German economy recovering only slowly
German economic output probably grew somewhat more slowly in the second quarter than expected,
the Bundesbank writes in its latest Monthly Report. Real gross domestic product (GDP) is likely to have increased only slightly in the second quarter of 2024. According to the Bundesbank, temporary hopes of an end to the weakness in the industrial sector were not realised, as industrial output declined sharply in May. With the exception of manufacturers of motor vehicles and motor vehicle parts, which expanded their production substantially, the decline was broadly based across sectors. Energy-intensive sectors recorded an increase in output, even though the level of production remained significantly below the levels seen before Russia launched its war of aggression against Ukraine. Overall, however, the industrial sector is likely to have slowed economic activity in the second quarter, the report states.

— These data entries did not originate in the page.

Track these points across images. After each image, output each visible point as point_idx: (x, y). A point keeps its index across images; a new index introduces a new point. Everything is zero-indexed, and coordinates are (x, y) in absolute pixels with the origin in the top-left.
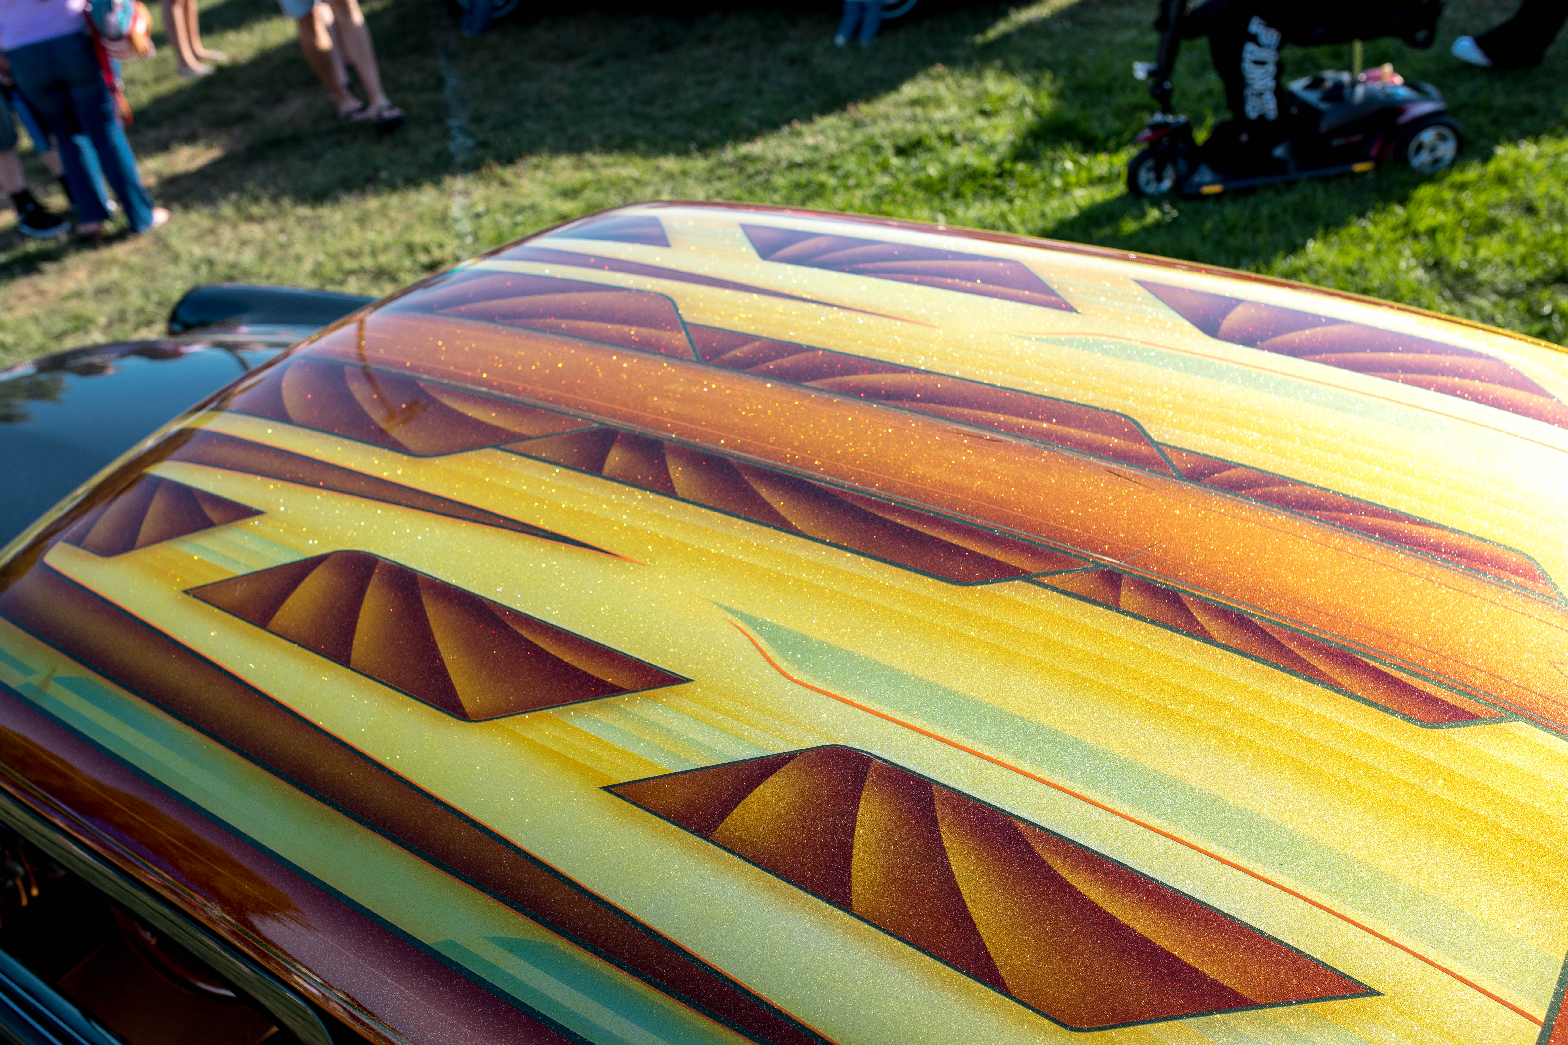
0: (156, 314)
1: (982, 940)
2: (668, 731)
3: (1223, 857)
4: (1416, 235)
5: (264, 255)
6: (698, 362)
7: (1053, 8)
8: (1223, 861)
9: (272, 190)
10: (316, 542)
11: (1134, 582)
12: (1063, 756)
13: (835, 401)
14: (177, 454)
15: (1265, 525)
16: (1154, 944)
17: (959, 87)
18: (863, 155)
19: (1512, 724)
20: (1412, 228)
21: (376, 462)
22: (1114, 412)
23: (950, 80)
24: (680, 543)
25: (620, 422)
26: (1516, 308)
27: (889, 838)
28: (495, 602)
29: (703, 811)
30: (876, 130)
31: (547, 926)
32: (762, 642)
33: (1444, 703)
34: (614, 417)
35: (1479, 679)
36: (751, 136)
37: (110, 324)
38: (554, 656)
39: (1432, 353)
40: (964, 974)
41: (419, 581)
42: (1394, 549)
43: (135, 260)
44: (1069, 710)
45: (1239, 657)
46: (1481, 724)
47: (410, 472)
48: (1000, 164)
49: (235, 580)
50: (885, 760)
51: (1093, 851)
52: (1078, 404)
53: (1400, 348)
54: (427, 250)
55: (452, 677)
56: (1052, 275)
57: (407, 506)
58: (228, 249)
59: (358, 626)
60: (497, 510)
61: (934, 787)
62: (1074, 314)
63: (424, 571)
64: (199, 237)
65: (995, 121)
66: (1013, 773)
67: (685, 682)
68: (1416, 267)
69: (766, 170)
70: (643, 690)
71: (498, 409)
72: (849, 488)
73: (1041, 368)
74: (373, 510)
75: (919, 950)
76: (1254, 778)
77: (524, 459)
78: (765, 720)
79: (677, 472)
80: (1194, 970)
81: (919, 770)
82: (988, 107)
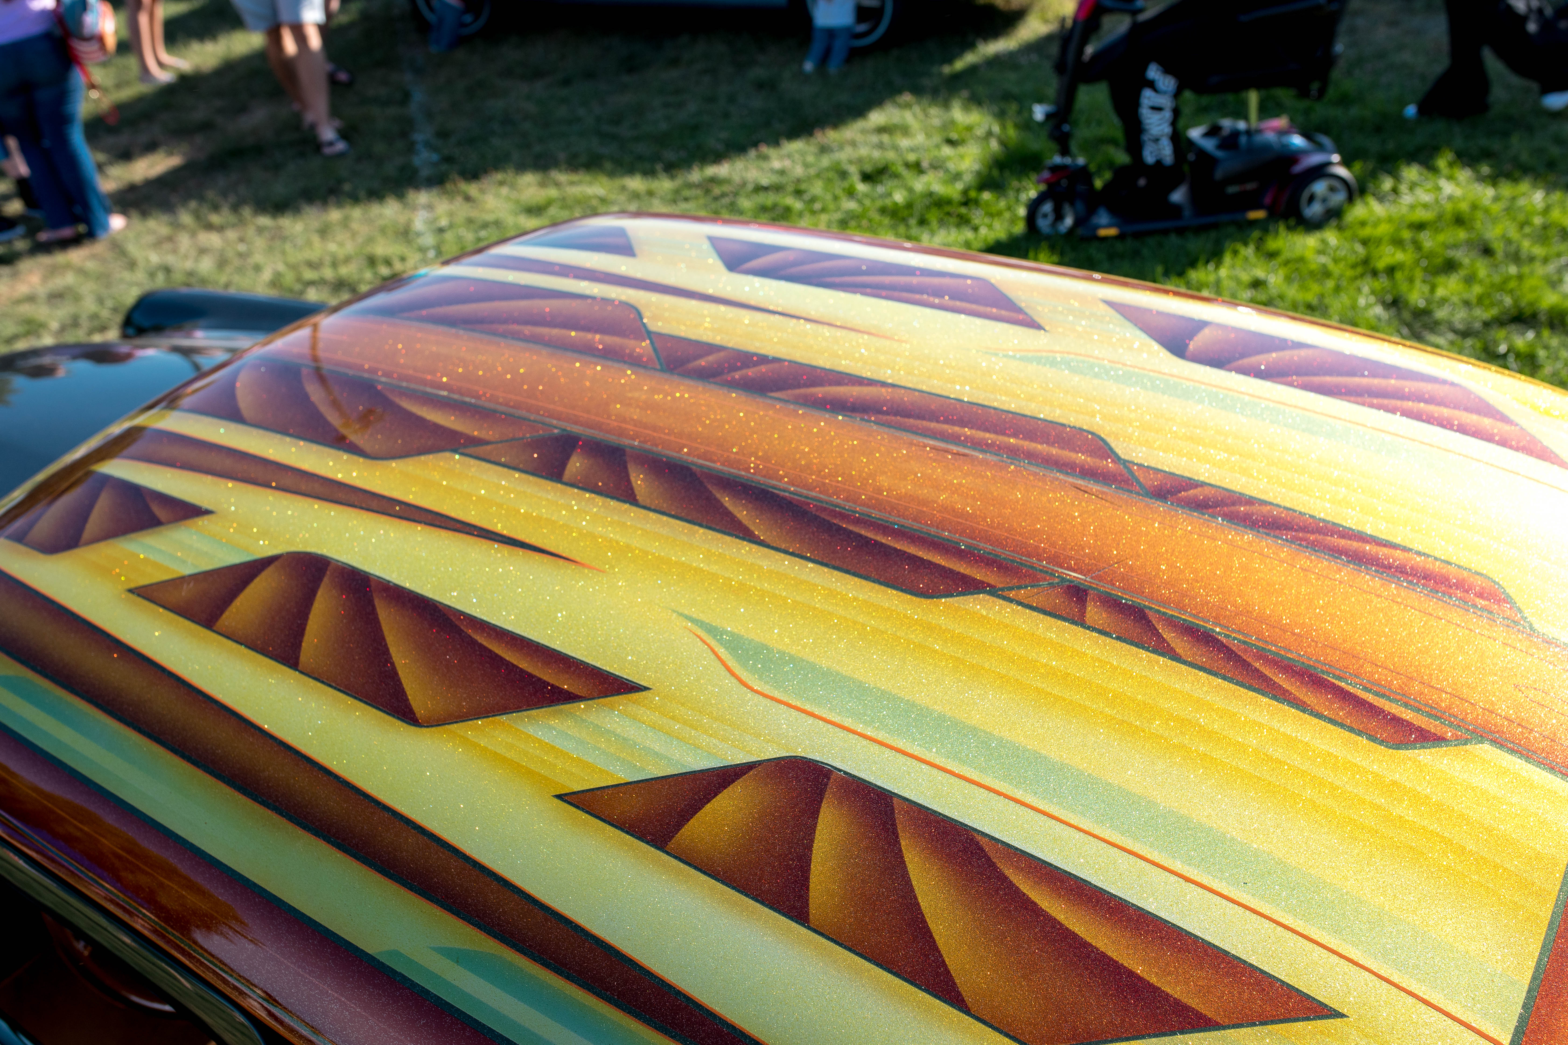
0: (110, 319)
1: (941, 956)
2: (624, 739)
3: (1188, 875)
4: (1375, 273)
5: (222, 263)
6: (662, 370)
7: (1020, 41)
8: (1188, 880)
9: (232, 199)
10: (267, 542)
11: (1099, 598)
12: (1026, 772)
13: (800, 412)
14: (125, 452)
15: (1231, 543)
16: (1117, 962)
17: (927, 115)
18: (829, 180)
19: (1477, 746)
20: (1372, 266)
21: (331, 464)
22: (1081, 429)
23: (917, 109)
24: (640, 550)
25: (581, 428)
26: (1473, 347)
27: (849, 851)
28: (449, 607)
29: (658, 821)
30: (843, 156)
31: (495, 937)
32: (721, 651)
33: (1409, 724)
34: (576, 423)
35: (1445, 701)
36: (718, 158)
37: (63, 329)
38: (509, 662)
39: (1397, 378)
40: (923, 990)
41: (373, 584)
42: (1360, 571)
43: (90, 265)
44: (1032, 725)
45: (1205, 675)
46: (1447, 746)
47: (366, 474)
48: (965, 192)
49: (182, 580)
50: (845, 773)
51: (1056, 867)
52: (1046, 421)
53: (1366, 373)
54: (388, 262)
55: (403, 681)
56: (1020, 293)
57: (362, 508)
58: (186, 257)
59: (308, 628)
60: (453, 514)
61: (895, 800)
62: (1042, 332)
63: (377, 574)
64: (157, 244)
65: (961, 150)
66: (976, 787)
67: (642, 690)
68: (1375, 304)
69: (732, 192)
70: (599, 698)
71: (457, 413)
72: (814, 499)
73: (1008, 384)
74: (327, 511)
75: (877, 965)
76: (1220, 796)
77: (484, 464)
78: (724, 730)
79: (639, 481)
80: (1155, 989)
81: (879, 783)
82: (954, 136)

In contrast to this, note the Bundesbank economists, the recovery in the services sector probably continued, buoyed in part by private consumption. While production data for the services sector are only available up to March, sentiment indicators available for the entire second quarter (from the ifo Institute and S&P Global) show that service providers were noticeably more optimistic.
Labour market treading water
“The weak economy, combined with strong immigration, currently means that both employment and unemployment in Germany are rising slightly,” the economists write. However, it was mostly services sectors, such as healthcare and long-term care, education, and energy and water supply, that recruited noticeably more staff. By contrast, the economic stimulus was not sufficient to keep employment in the manufacturing and construction sectors unchanged. According to the report, the total number of persons in employment increased by 20,000 in May in seasonally adjusted terms. At the same time, unemployment rose to 2.78 million people in June, around 18,000 more than in May. The unemployment rate went up slightly to 6.0 %. Looking at the leading indicators, the Bundesbank’s economists expect continued slight employment growth over the next few months and a somewhat slower rise in unemployment.

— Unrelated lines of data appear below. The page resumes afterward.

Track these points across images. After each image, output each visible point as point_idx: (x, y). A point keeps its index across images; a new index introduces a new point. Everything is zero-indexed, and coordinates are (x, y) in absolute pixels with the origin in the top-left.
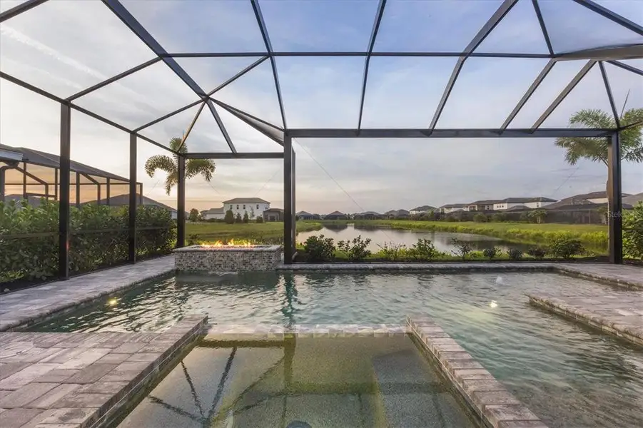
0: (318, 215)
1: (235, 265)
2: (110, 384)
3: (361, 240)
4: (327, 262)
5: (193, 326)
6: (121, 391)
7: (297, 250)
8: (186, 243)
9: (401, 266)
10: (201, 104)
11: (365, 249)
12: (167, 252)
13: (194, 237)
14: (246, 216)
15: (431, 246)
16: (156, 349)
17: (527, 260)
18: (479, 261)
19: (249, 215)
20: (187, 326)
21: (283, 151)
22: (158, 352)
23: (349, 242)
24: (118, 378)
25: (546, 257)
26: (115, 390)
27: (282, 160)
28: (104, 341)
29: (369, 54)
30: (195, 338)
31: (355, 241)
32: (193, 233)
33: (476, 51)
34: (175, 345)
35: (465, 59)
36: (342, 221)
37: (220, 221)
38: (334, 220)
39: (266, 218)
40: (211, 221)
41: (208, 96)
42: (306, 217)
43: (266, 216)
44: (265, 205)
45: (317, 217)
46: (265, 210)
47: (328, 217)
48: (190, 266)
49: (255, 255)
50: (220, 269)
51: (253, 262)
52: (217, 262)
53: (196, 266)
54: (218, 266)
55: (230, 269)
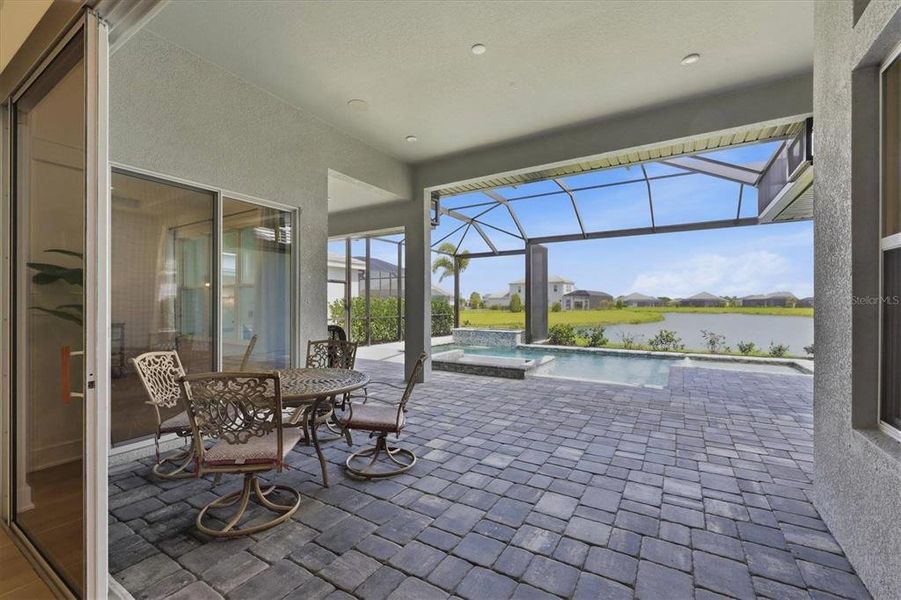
1: (490, 342)
8: (460, 325)
36: (713, 309)
37: (503, 308)
38: (697, 306)
39: (568, 305)
40: (494, 308)
41: (473, 220)
42: (643, 303)
43: (568, 301)
44: (565, 286)
45: (663, 302)
46: (566, 293)
47: (685, 303)
48: (461, 341)
49: (503, 335)
50: (480, 344)
51: (501, 340)
52: (478, 339)
53: (466, 341)
54: (478, 342)
55: (486, 344)
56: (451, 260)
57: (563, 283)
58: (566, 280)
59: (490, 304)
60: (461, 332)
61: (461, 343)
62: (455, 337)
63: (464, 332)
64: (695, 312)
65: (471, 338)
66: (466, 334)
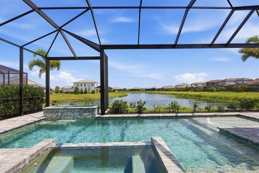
0: (126, 89)
1: (75, 116)
2: (5, 167)
3: (141, 102)
4: (123, 113)
5: (47, 144)
6: (10, 170)
7: (109, 108)
8: (50, 105)
9: (161, 115)
10: (57, 32)
11: (144, 107)
12: (40, 110)
13: (55, 102)
14: (86, 89)
15: (177, 105)
16: (28, 153)
17: (227, 111)
18: (203, 112)
19: (87, 90)
20: (45, 143)
21: (99, 56)
22: (29, 155)
23: (135, 103)
24: (9, 165)
25: (237, 109)
26: (7, 169)
27: (99, 60)
28: (4, 152)
29: (140, 8)
30: (48, 149)
31: (138, 103)
32: (54, 100)
33: (193, 6)
34: (37, 152)
35: (189, 10)
36: (138, 92)
37: (71, 93)
38: (134, 91)
39: (97, 91)
40: (67, 93)
41: (60, 28)
42: (119, 90)
43: (97, 90)
44: (96, 84)
45: (125, 90)
46: (96, 86)
47: (131, 90)
48: (51, 117)
49: (85, 110)
50: (67, 117)
51: (84, 114)
52: (65, 115)
53: (55, 116)
54: (66, 117)
55: (72, 118)
56: (44, 61)
57: (95, 83)
58: (96, 82)
59: (65, 91)
60: (50, 110)
61: (51, 118)
62: (46, 114)
63: (54, 110)
64: (134, 93)
65: (59, 114)
66: (55, 111)
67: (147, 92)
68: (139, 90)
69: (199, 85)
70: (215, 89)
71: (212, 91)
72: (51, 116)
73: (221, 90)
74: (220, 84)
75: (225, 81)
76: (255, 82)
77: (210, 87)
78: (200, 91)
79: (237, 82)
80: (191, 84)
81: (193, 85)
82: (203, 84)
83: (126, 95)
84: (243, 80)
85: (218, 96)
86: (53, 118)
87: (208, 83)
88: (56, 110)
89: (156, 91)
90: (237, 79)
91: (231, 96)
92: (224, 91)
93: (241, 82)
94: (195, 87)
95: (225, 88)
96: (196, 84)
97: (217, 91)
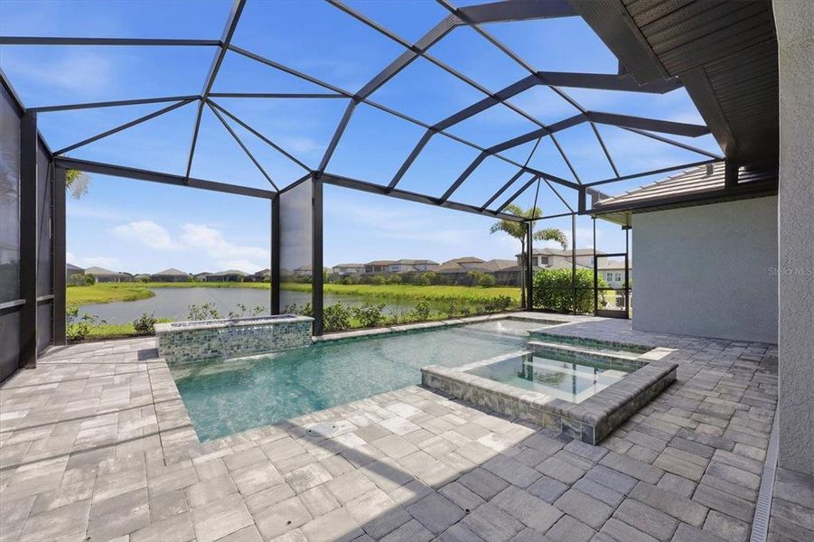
36: (184, 284)
38: (167, 282)
47: (155, 278)
48: (188, 355)
49: (289, 327)
50: (239, 350)
51: (285, 337)
52: (234, 343)
53: (200, 350)
54: (235, 348)
55: (254, 349)
60: (185, 335)
61: (186, 357)
62: (169, 347)
63: (197, 333)
64: (166, 287)
65: (214, 343)
66: (202, 337)
67: (211, 284)
68: (184, 278)
69: (349, 271)
70: (383, 279)
71: (378, 283)
72: (186, 352)
73: (394, 282)
74: (390, 269)
75: (398, 264)
76: (442, 268)
77: (372, 276)
78: (354, 283)
79: (417, 267)
80: (334, 268)
81: (336, 270)
82: (358, 268)
83: (151, 295)
84: (425, 263)
85: (392, 294)
86: (194, 356)
87: (369, 267)
88: (206, 331)
89: (240, 281)
90: (417, 261)
91: (414, 292)
92: (399, 283)
93: (422, 268)
94: (341, 273)
95: (400, 278)
96: (343, 268)
97: (387, 283)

Inflation rate somewhat lower again in June
The Harmonised Index of Consumer Prices (HICP) rose [in June] by only 0.1 % on the month in seasonally adjusted terms, after 0.2 % in May,
the Report reads. While lower energy prices again had a dampening effect, food prices rose significantly and prices for non-energy industrial goods also picked up slightly once more. Looking at the year-on-year figure, headline inflation fell considerably, from 2.8 % in May to 2.5 % in June. The Bundesbank economists expect inflation to fluctuate over the coming months, but consider it unlikely there will be any further downward tendencies.
Bundesbank expects further slight uptick
According to the Bundesbank economists, economic activity is likely to strengthen somewhat in the third quarter, with private consumption looking set to pick up a little more momentum. Strongly rising wages, subsiding inflation and a robust labour market are likely to continue to buoy consumer sentiment. This assessment also tallies with the expectations of retailers and service providers, with the results of the ifo Institute’s Business Climate Index brightening markedly in June. However, industrial activity is likely to improve only slowly due to weak demand. “As things currently stand, GDP growth in the third quarter, too, could therefore fall short of the expectations expressed in the Bundesbank’s June forecast for Germany,” the authors write.